WHAT THE EXERCISE ASKS: Go through the data below and gather each line containing "Paris".
--- DATA SHOWN ---
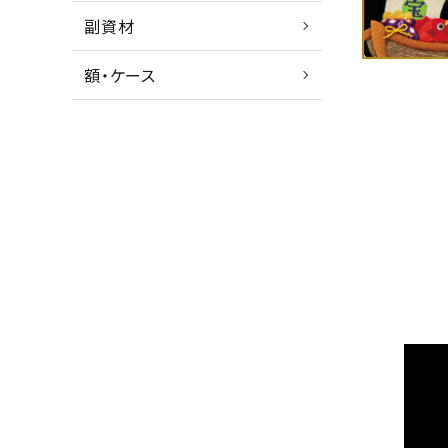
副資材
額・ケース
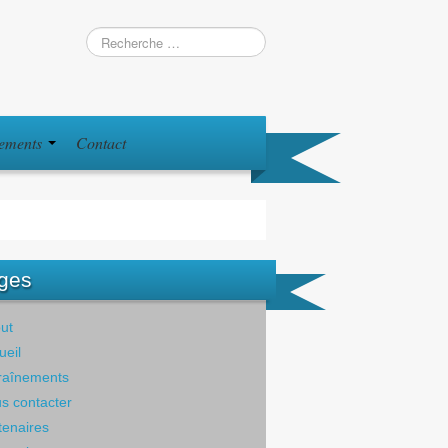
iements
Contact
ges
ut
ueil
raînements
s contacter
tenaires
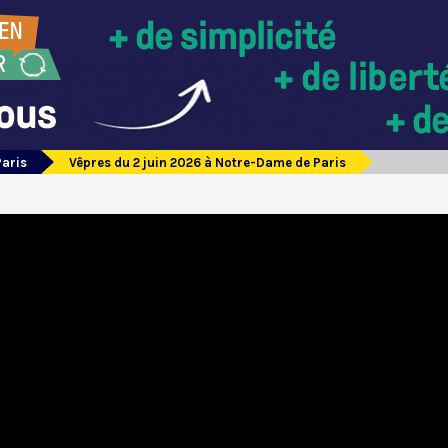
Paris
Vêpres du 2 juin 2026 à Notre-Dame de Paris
---
--- DATA SHOWN ---
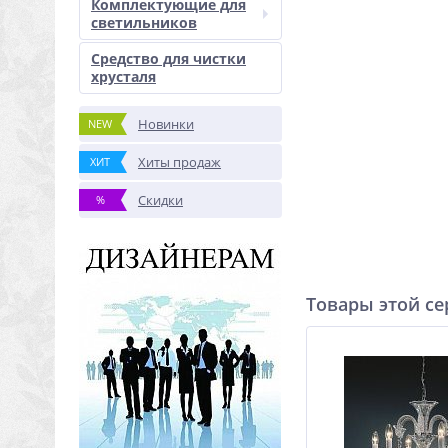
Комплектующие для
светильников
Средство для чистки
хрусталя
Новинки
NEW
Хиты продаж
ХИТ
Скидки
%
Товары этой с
---
TASK RESPONSE:
Paris
Vêpres du 2 juin 2026 à Notre-Dame de Paris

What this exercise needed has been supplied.